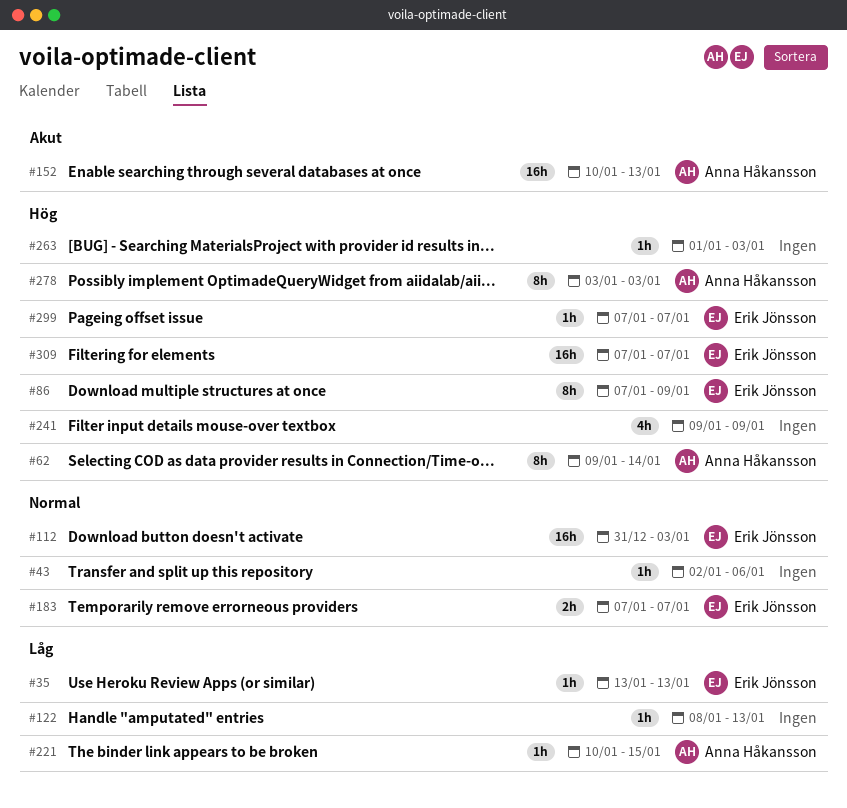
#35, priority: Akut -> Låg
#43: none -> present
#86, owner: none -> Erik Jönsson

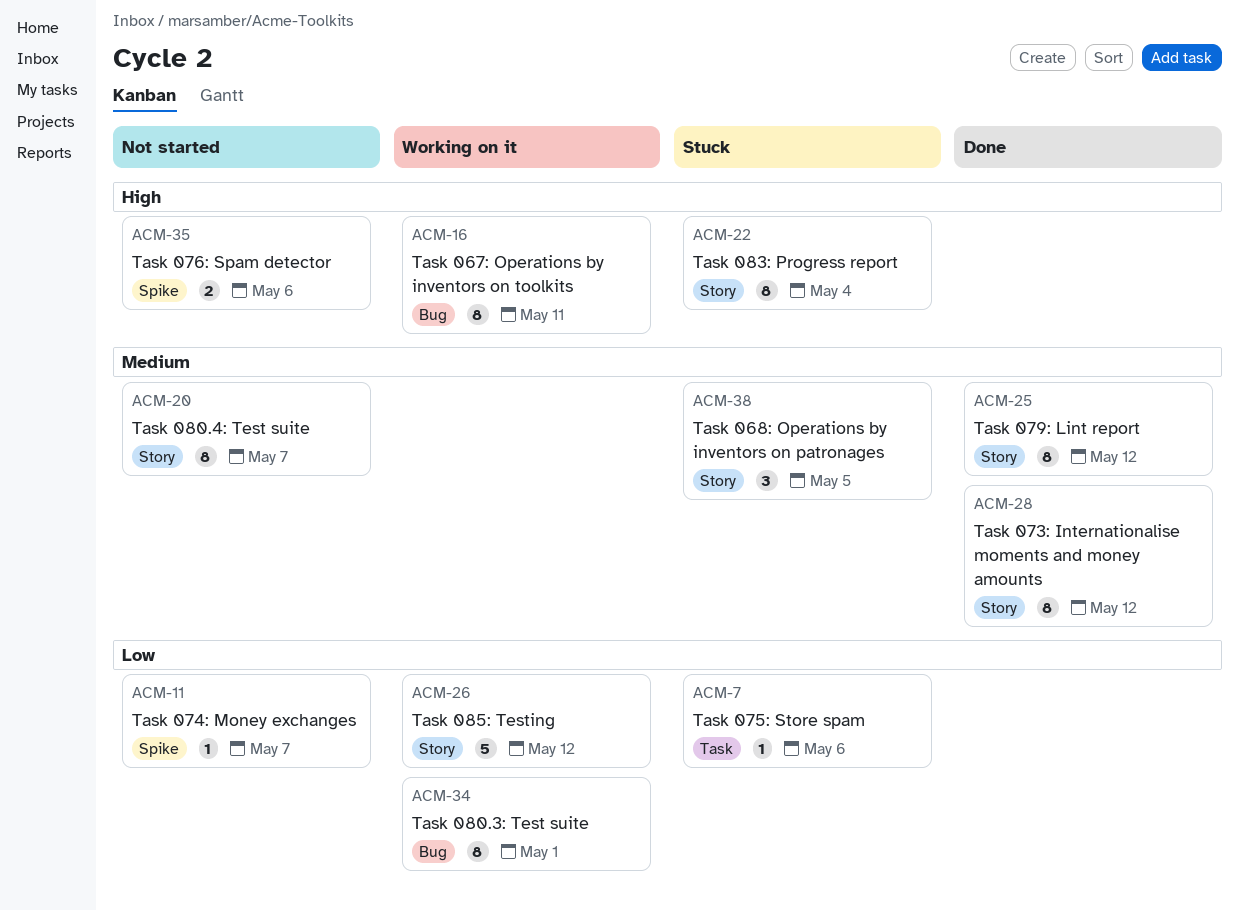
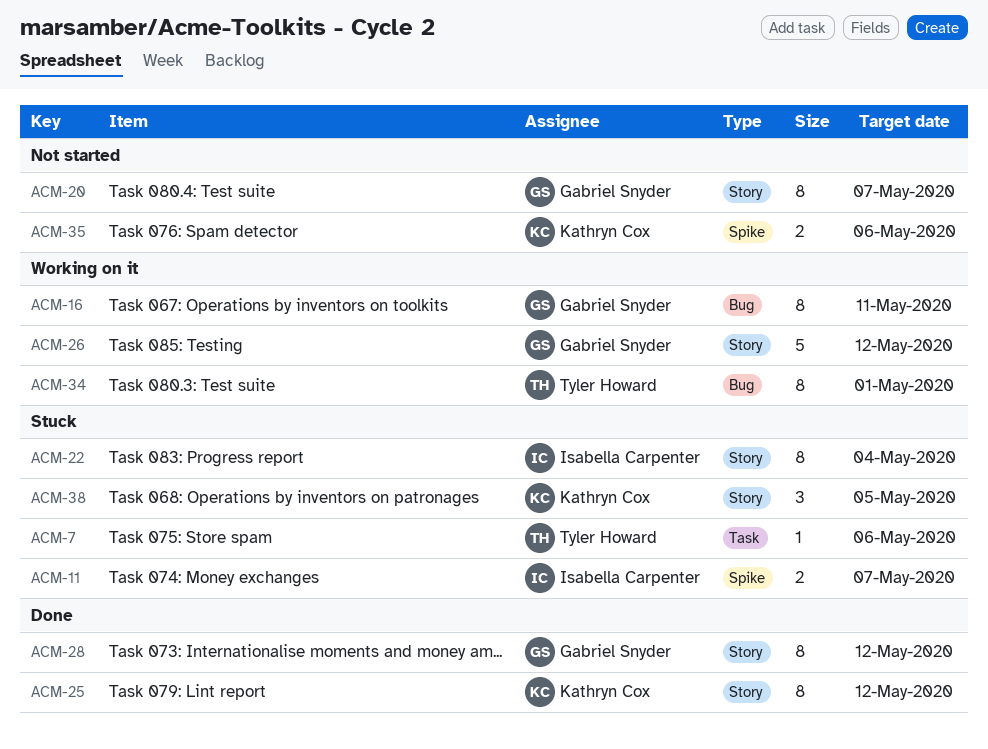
ACM-11, status: Not started -> Stuck
ACM-11, estimate: 1 -> 2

*****

### Your instructions
These entries are to be printed again word for word, except for the pictures.

### Exercise answer
#35, priority: Akut -> Låg
#43: none -> present
#86, owner: none -> Erik Jönsson

ACM-11, status: Not started -> Stuck
ACM-11, estimate: 1 -> 2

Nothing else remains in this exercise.